Array CGH and PIK3CAmutation analysis

Genomic DNA was extracted from patient or xenograft tumor samples using DNeasy Blood & Tissue Kit (Qiagen, Valencia, CA, USA). Array CGH analyses were performed at SciGene (Sunnyvale, CA, USA) using Human Genome CGH Microarray 4x44K (Agilent Technologies, Santa Clara, CA, USA), and processed on SciGene's robotic aCGH workstations (ArrayPrep® Target Preparation System, Mai Tai® Hybridization System, and Little Dipper® Processor, SciGene, Sunnyvale, CA, USA).

Mutations were detected by sequencing PCR products derived from amplification primers in the introns flanking PIK3CA exons 1, 2, 3, 5, 6, 7, 9, 18 and 20 using Ampli Taq Gold DNA polymerase (Applied Biosystems-Life Technologies, Carlsbad, CA, USA). The primer sets used in these reactions are listed in Table S1 in Additional file 1. Exons that had sequence homology with a known PIK3CA pseudogene were not sequenced; however, the sequenced exons included all common mutation hotspots. The reaction was run using a touchdown PCR protocol where the annealing temperature was started at 63°C and decreased for 0.5°C per cycle for 12 cycles. Then the reaction was continued for another 25 cycles at 94°C, 30 sec; 58°C, 30 sec; and 72°C, 30 sec per cycle. PCR products were checked by 2% agarose gel against a GeneRuler 50 bp DNA Ladder (Frementas, Glen Burnie, MD, USA) and sequenced by BigDye Terminator v3.0 Cycle Sequencing Kits (Applied Biosystems-Life Technologies, Carlsbad, CA, USA). The sequencing results were analyzed with Sequencher 4.8 software (Gene Codes Corporation, Ann Arbor, MI, USA).

Microarray and TNBC subtype analysis

Frozen tumor tissues from xenografts were cut into small pieces on dry ice. RNA was extracted using RNeasy Plus Mini Kit (Qiagen) following the manufacturer’s instructions. The quantity and purity of the RNA sample was measured using the Agilent 2100 bioanalyzer (Agilent Technologies). RNA samples were submitted to Stanford Protein and Nucleic Acid core facility for microarray analysis using Affymetrix GeneChip Human Genome U133 Plus 2.0 arrays. All xenograft microarray datasets are posted on GEO under accession number GSE47079 [47].

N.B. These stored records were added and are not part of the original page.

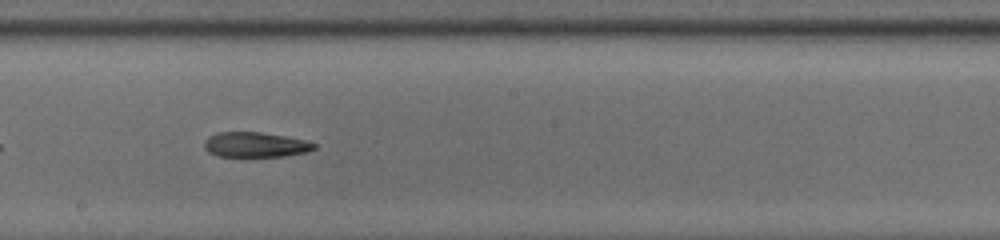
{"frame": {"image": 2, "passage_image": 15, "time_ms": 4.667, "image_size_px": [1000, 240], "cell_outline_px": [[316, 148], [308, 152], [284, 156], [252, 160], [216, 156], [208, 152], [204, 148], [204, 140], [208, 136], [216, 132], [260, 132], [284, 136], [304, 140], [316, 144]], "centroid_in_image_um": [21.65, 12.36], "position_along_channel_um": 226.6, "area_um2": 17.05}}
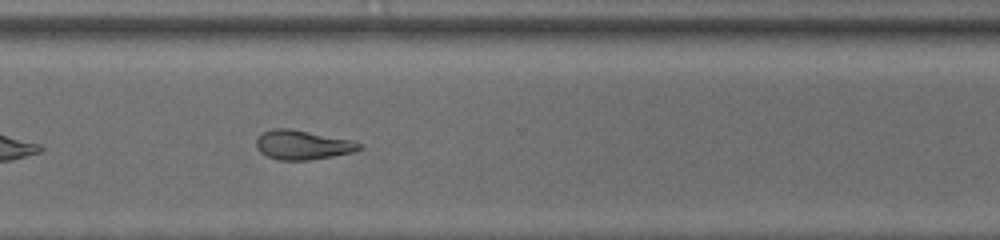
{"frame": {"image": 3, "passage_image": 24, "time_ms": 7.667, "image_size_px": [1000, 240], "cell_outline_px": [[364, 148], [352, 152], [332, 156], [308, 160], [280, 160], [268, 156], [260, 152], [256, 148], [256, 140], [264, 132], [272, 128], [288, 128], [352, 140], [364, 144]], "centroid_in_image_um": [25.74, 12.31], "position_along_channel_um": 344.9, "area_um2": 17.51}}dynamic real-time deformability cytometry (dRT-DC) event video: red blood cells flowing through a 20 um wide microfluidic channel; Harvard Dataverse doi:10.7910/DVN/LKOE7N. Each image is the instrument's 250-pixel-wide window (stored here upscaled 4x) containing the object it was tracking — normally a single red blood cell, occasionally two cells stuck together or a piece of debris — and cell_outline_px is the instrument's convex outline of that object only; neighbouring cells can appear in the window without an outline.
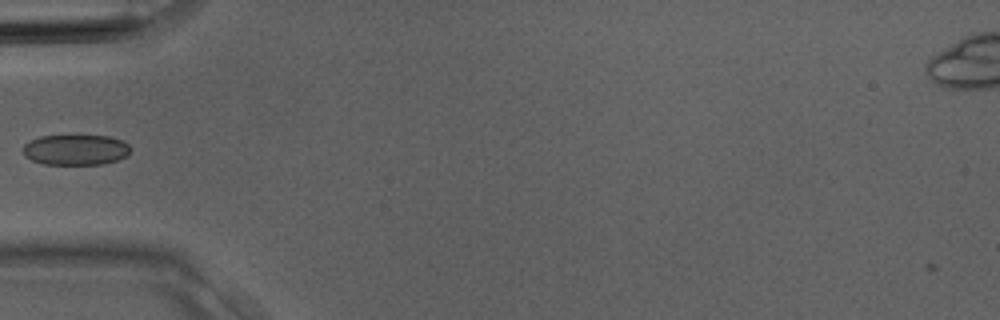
{"species": "Egyptian fruit bat (a non-hibernating species)", "species_latin": "Rousettus aegyptiacus", "temperature_condition": "room temperature", "stored_images_in_passage": 4, "camera_frame_rate_fps": 3000, "um_per_image_px": 0.085, "animal": {"sex": "male"}, "frame": {"image": 1, "passage_image": 4, "time_ms": 1.0, "image_size_px": [1000, 320], "cell_outline_px": [[128, 152], [124, 156], [116, 160], [104, 164], [44, 164], [32, 160], [24, 156], [24, 144], [40, 136], [108, 136], [120, 140], [128, 144]], "centroid_in_image_um": [6.39, 12.73], "position_along_channel_um": 78.6, "area_um2": 18.73}}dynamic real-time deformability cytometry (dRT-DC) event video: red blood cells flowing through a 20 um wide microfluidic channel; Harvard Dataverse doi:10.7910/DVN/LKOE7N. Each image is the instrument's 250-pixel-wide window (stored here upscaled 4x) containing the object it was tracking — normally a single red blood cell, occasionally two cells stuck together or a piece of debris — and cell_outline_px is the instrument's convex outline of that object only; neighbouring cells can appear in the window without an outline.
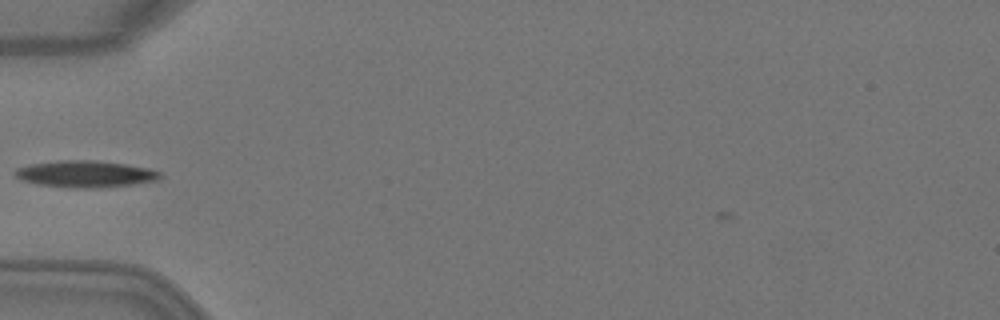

TNBC subtyping was done following the Pietenpol group’s methods [7, 8]. The microarray data of the patient derived xenograft tumors were robust multi-array average (RMA) normalized and log transformed. For genes containing multiple probes, the probe with the largest interquartile range across the samples was chosen to represent the gene. The processed samples were uploaded to the website [48], where the samples were subjected to an ER-filter scrutiny and then assigned TNBC subtypes.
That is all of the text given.